New perspectives on brachiation mechanics

Abstract

This review is designed to evaluate and interpret studies relevant to the locomotory mode known as brachiation, particularly as performed by the Hylobatid apes: the gibbon and siamang species. The older literature and its conclusions are evaluated against recent work performed by the author and other research groups working on brachiation models, either computer simulations or physical robots. The gibbon displays two types of brachiation: continuous contact, analogous to walking, and ricochetal, analogous to running. Both brachiation gaits display substantial pendular exchange between kinetic and potential energy. However, the fundamental feature of either of these gaits is the minimization of collisional energy loss. Collisional energy loss due to discontinuities in the trajectory of the center of mass is emerging as key in understanding locomotion using limbs in any terrestrial environment. The insight gained from this perspective applied to gibbon locomotion demonstrates that this is a critical factor in understanding many of the maneuvers employed by these animals, and can provide novel new interpretations of the morphological specializations that characterize the group.
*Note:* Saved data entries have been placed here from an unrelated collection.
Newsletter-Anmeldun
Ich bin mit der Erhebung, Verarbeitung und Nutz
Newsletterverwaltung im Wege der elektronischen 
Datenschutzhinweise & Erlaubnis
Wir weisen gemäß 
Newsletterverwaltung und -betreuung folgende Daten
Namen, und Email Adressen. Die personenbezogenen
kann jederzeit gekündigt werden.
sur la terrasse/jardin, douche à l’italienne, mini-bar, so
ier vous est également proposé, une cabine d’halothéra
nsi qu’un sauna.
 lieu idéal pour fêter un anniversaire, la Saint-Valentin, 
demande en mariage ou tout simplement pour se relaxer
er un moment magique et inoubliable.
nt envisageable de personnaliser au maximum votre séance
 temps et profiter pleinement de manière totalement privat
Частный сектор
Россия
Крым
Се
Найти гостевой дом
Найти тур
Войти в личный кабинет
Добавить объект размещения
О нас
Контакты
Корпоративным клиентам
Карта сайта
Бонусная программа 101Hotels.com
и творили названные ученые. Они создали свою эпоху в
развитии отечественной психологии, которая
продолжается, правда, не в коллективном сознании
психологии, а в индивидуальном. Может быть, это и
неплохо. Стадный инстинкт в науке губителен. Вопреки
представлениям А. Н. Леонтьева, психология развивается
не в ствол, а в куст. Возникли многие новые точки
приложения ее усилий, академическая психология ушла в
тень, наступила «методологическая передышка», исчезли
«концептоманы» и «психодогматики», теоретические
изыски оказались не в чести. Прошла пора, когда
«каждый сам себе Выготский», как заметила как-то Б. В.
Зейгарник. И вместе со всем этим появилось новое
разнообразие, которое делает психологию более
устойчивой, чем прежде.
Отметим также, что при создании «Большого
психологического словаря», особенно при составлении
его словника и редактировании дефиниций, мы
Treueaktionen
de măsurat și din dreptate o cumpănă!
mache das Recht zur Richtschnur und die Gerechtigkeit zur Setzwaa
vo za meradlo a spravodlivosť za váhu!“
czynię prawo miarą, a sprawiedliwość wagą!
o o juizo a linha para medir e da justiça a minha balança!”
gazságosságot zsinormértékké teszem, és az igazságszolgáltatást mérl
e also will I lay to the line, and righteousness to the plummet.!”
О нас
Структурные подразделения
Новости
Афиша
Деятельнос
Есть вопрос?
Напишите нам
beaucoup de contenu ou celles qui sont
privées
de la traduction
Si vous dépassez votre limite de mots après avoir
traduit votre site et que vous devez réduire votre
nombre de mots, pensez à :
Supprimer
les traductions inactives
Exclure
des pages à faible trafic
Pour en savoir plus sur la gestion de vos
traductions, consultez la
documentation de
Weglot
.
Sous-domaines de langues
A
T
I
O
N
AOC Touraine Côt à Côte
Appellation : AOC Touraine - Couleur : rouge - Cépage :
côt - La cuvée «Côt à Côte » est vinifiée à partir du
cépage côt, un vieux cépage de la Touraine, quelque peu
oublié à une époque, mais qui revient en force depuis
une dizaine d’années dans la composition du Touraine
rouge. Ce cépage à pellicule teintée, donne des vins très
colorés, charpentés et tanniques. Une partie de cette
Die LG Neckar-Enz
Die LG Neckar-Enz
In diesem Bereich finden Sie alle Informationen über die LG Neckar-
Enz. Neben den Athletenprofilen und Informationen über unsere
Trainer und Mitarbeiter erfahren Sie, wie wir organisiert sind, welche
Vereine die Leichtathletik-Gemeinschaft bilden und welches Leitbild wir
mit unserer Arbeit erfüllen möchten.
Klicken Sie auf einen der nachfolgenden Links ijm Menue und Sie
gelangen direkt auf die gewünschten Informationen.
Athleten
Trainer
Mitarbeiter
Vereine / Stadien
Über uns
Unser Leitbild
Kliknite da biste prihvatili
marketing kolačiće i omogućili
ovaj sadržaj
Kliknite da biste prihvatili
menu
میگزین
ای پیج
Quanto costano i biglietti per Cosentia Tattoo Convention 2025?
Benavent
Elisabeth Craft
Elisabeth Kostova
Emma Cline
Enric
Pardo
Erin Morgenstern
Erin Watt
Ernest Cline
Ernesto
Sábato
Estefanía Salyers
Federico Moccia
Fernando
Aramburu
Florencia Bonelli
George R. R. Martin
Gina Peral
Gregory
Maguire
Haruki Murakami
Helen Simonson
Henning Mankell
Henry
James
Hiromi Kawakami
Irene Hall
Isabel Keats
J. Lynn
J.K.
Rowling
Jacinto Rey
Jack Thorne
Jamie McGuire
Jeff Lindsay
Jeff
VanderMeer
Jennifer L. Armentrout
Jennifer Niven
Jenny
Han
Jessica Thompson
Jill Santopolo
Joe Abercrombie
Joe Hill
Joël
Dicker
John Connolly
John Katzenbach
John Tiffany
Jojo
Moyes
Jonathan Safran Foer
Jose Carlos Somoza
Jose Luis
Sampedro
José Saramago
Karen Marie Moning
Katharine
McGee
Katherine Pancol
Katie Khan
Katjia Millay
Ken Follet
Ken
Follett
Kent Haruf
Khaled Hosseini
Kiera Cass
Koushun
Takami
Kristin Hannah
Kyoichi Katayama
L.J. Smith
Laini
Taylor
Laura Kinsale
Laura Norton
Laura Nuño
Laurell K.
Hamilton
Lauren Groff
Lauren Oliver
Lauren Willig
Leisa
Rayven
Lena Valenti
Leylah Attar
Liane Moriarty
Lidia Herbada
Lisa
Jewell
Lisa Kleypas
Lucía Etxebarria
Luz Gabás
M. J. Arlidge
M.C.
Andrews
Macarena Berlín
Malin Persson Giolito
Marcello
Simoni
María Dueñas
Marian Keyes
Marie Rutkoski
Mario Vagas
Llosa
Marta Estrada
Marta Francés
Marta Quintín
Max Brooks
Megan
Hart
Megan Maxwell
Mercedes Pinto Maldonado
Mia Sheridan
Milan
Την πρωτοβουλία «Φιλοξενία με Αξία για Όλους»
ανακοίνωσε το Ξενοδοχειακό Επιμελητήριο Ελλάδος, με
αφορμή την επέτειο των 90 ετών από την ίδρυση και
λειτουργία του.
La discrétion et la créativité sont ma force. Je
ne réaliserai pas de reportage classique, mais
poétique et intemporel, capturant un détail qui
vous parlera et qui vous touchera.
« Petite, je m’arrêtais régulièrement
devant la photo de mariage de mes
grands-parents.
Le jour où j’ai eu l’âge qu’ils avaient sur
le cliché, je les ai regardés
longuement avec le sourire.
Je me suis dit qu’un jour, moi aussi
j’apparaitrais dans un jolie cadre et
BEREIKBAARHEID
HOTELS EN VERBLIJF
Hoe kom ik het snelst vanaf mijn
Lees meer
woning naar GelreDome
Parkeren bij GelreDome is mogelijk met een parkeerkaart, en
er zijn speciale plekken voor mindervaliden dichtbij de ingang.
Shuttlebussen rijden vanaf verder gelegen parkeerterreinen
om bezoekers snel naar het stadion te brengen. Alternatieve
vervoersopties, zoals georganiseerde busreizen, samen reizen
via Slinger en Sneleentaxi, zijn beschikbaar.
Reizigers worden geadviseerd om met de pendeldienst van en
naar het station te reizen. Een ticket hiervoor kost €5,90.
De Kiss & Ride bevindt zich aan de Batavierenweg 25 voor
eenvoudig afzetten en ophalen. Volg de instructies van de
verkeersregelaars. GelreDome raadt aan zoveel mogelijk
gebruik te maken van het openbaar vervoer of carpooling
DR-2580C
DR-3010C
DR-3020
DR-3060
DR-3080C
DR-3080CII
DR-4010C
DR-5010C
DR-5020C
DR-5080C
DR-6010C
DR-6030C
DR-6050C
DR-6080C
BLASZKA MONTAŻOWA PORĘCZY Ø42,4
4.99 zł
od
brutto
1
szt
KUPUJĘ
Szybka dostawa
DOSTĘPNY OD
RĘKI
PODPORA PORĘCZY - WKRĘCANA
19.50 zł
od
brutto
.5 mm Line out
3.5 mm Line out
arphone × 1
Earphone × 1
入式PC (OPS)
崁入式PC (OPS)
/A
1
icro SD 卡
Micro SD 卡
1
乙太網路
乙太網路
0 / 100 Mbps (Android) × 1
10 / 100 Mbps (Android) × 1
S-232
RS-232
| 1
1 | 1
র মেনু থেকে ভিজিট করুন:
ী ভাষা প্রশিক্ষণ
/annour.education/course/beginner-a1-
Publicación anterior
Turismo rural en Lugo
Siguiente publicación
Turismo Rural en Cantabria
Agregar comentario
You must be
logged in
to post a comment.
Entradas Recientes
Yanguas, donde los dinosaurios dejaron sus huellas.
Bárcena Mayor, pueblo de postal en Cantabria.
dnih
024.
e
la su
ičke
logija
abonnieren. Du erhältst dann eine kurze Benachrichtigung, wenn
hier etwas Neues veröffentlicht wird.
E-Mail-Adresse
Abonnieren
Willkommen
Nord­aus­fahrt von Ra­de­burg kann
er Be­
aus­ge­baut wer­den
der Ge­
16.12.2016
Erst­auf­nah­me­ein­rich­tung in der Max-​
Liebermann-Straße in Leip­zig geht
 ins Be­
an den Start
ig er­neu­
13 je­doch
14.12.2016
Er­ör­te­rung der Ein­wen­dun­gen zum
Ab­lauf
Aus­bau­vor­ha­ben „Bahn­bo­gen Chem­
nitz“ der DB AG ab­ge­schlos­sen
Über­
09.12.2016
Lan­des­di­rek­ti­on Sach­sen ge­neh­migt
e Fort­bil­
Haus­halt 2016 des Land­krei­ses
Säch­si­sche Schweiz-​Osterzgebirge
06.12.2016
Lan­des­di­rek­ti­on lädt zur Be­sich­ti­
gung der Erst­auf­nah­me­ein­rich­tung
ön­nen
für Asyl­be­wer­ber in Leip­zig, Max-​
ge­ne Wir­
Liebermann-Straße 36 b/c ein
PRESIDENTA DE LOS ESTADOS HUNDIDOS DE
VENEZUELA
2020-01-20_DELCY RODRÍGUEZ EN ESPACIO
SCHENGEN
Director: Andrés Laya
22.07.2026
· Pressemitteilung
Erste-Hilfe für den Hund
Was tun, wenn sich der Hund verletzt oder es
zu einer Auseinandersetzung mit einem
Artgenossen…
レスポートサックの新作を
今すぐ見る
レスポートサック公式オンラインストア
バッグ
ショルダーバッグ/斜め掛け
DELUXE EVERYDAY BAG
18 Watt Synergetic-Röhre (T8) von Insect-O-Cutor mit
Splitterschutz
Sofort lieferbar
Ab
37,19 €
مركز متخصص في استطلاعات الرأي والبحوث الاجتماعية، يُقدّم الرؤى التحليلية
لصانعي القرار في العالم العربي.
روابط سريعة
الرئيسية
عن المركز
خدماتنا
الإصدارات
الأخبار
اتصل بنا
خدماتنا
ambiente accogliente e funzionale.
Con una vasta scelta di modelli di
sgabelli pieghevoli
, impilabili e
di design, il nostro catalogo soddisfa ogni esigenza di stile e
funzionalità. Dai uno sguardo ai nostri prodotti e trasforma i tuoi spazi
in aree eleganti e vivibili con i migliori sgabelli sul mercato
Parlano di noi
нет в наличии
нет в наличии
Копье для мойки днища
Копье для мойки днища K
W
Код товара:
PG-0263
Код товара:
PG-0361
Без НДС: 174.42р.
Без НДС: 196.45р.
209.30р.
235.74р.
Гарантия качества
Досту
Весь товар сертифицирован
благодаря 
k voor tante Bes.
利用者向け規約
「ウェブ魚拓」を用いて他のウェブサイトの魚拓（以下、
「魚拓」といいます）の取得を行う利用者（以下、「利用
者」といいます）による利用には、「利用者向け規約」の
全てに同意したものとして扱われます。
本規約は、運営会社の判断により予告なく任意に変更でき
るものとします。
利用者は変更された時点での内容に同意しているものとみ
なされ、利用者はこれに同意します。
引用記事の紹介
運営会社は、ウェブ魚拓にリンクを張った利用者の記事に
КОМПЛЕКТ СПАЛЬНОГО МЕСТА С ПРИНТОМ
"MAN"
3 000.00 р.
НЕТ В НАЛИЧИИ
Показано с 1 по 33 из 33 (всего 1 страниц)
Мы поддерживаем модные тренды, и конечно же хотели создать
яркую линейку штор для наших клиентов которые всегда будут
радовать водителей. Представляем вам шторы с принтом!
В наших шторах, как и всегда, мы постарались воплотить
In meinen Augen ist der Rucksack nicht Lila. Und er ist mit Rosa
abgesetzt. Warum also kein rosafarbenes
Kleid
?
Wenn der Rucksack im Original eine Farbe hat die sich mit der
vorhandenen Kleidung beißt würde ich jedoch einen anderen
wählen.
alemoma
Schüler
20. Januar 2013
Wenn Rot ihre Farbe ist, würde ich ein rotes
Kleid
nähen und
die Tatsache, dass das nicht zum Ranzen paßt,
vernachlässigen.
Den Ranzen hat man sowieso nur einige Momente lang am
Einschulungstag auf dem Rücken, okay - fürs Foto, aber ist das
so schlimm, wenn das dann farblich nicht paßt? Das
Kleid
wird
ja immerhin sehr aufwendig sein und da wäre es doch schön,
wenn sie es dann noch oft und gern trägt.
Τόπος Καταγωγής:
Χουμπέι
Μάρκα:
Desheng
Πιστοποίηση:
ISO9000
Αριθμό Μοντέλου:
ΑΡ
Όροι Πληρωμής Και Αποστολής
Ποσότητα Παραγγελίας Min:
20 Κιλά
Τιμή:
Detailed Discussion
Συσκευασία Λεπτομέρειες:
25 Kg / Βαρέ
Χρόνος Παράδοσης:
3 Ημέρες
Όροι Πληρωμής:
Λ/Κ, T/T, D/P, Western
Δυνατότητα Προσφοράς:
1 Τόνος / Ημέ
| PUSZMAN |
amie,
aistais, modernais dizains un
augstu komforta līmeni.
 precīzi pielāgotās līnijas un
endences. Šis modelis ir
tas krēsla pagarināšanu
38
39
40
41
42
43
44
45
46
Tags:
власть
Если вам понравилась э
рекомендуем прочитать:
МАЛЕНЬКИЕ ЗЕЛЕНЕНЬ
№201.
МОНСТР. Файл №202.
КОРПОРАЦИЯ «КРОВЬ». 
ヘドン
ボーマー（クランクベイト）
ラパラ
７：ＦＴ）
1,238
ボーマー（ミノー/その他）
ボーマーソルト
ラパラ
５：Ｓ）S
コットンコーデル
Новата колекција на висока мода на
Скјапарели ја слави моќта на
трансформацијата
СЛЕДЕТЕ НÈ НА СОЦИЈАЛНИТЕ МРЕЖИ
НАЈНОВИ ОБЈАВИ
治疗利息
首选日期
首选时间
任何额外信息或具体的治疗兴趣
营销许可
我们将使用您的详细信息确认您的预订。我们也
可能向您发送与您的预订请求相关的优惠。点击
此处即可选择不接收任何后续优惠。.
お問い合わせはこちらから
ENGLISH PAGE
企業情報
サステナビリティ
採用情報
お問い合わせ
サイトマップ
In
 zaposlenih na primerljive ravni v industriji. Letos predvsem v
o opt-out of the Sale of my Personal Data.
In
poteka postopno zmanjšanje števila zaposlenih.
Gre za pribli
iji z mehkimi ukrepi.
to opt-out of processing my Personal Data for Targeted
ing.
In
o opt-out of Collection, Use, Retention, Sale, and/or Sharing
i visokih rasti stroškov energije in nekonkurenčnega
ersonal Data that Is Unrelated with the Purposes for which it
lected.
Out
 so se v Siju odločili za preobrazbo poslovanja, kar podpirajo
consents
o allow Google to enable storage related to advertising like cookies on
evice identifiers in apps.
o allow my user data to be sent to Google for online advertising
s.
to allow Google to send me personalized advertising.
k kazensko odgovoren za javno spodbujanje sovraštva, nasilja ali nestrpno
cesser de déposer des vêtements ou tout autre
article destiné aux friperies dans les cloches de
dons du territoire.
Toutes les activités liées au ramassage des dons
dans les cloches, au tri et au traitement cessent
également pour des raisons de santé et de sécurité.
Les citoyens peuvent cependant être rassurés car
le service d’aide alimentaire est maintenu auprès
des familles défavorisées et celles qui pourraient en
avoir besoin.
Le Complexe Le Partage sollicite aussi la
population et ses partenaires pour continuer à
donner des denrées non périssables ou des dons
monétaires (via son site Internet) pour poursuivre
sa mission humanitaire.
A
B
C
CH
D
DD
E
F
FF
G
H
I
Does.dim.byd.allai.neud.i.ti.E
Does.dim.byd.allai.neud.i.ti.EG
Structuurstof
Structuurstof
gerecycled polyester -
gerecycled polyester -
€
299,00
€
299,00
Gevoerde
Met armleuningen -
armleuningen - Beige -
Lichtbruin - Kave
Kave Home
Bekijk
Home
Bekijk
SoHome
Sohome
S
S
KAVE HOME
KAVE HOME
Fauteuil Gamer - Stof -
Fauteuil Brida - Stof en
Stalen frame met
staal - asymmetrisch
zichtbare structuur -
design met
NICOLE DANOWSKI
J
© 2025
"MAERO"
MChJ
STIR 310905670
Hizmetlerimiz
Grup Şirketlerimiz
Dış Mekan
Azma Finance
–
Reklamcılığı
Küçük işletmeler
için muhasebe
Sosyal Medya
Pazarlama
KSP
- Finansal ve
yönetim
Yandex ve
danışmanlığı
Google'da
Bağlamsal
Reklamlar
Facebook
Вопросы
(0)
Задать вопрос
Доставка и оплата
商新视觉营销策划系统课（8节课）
It is observed that these animals could brachiate using either totally active (muscle powered) or totally passive (nonmuscular) mechanisms. The active option would be metabolically costly, but provides substantial motion plasticity, while the passive option has the potential for profound economy, but does not allow a means to effectively contend with the inconsistencies present in the animal's natural environment. The conclusion is that the body form of brachiators and the locomotion behaviors they exhibit are a compromise between these two extremes, and these features of the gibbon's biology can only be understood by recognizing the role of collisional energy loss and evaluating both passive and active motion options together.